This is related to a previous issue I encountered where memory issues caused a corrupt index due to empty checkpoints in the translog: Failed shard after OOMing, corrupt index
I encountered the same issue the other day but when I was deleting the empty checkpoints I accidentally deleted the original translog file for one index. Now I get the following error when trying to reallocate shards.

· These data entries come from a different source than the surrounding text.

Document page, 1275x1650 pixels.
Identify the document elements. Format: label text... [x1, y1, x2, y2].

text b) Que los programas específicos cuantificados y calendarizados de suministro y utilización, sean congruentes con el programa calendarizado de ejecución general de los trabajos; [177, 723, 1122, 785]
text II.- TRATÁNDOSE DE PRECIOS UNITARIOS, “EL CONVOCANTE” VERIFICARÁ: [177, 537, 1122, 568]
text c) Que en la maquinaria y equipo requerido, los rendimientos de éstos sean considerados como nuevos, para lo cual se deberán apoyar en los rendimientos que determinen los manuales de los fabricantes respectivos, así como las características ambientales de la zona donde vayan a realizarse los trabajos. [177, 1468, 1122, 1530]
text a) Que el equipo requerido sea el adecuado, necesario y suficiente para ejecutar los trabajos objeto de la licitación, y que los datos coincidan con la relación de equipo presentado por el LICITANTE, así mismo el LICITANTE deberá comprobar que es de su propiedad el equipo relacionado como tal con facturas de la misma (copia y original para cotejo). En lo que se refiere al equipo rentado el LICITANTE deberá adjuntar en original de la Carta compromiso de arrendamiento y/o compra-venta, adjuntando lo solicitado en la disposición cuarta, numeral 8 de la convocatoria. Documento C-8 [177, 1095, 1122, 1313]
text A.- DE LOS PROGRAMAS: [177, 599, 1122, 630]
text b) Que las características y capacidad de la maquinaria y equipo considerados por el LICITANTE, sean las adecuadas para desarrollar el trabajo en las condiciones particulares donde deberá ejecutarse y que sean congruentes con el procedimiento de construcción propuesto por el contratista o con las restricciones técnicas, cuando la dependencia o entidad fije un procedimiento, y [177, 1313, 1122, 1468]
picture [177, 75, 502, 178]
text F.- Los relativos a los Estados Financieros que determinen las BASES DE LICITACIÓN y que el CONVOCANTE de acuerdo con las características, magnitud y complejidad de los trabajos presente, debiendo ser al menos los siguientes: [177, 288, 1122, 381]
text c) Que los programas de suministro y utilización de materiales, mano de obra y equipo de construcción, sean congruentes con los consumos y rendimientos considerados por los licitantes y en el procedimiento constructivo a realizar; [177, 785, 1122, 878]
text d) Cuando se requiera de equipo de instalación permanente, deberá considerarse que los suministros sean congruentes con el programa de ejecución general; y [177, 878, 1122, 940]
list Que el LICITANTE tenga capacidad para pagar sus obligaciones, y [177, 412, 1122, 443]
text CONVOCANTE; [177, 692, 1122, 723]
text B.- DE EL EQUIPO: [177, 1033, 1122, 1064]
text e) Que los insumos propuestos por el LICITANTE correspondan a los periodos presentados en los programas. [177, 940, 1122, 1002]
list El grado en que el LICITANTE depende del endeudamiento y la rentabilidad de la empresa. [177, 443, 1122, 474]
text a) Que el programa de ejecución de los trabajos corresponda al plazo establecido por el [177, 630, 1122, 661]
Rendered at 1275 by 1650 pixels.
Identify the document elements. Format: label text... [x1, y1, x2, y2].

Here's the output from the shard allocation explain api:
{"index":"cb_twitter2","shard":1,"primary":true,"current_state":"unassigned","unassigned_info":{"reason":"ALLOCATION_FAILED","at":"2019-01-28T06:28:03.978Z","failed_allocation_attempts":5,"details":"failed shard on node [CxXWE8BiQbS4ThB9AvvGQA]: failed recovery, failure RecoveryFailedException[[cb_twitter2][1]: Recovery failed on {node-1}{CxXWE8BiQbS4ThB9AvvGQA}{CuurlF8hQDCO5oAV4BwwUA}{10.142.0.2}{10.142.0.2:9300}]; nested: IndexShardRecoveryException[failed to recover from gateway]; nested: CorruptIndexException[misplaced codec footer (file truncated?): length=0 but footerLength==16 (resource=SimpleFSIndexInput(path=\"/var/lib/elasticsearch/nodes/0/indices/W_YMhmHHSCCB7a1wfU-gHA/1/translog/translog.ckp\"))]; ","last_allocation_status":"no"},"can_allocate":"no","allocate_explanation":"cannot allocate because allocation is not permitted to any of the nodes that hold an in-sync shard copy","node_allocation_decisions":[{"node_id":"CxXWE8BiQbS4ThB9AvvGQA","node_name":"node-1","transport_address":"10.142.0.2:9300","node_decision":"no","store":{"in_sync":true,"allocation_id":"yGfbZnSrTTGubsbcyPvvgw"},"deciders":[{"decider":"max_retry","decision":"NO","explanation":"shard has exceeded the maximum number of retries [5] on failed allocation attempts - manually call [/_cluster/reroute?retry_failed=true] to retry, [unassigned_info[[reason=ALLOCATION_FAILED], at[2019-01-28T06:28:03.978Z], failed_attempts[5], delayed=false, details[failed shard on node [CxXWE8BiQbS4ThB9AvvGQA]: failed recovery, failure RecoveryFailedException[[cb_twitter2][1]: Recovery failed on {node-1}{CxXWE8BiQbS4ThB9AvvGQA}{CuurlF8hQDCO5oAV4BwwUA}{10.142.0.2}{10.142.0.2:9300}]; nested: IndexShardRecoveryException[failed to recover from gateway]; nested: CorruptIndexException[misplaced codec footer (file truncated?): length=0 but footerLength==16 (resource=SimpleFSIndexInput(path=\"/var/lib/elasticsearch/nodes/0/indices/W_YMhmHHSCCB7a1wfU-gHA/1/translog/translog.ckp\"))]; ], allocation_status[deciders_no]]]"}]}]}
Is there anything I can do to recover the index? I tried creating an empty translog.ckp file but that's why it's throwing this error instead of "missing file"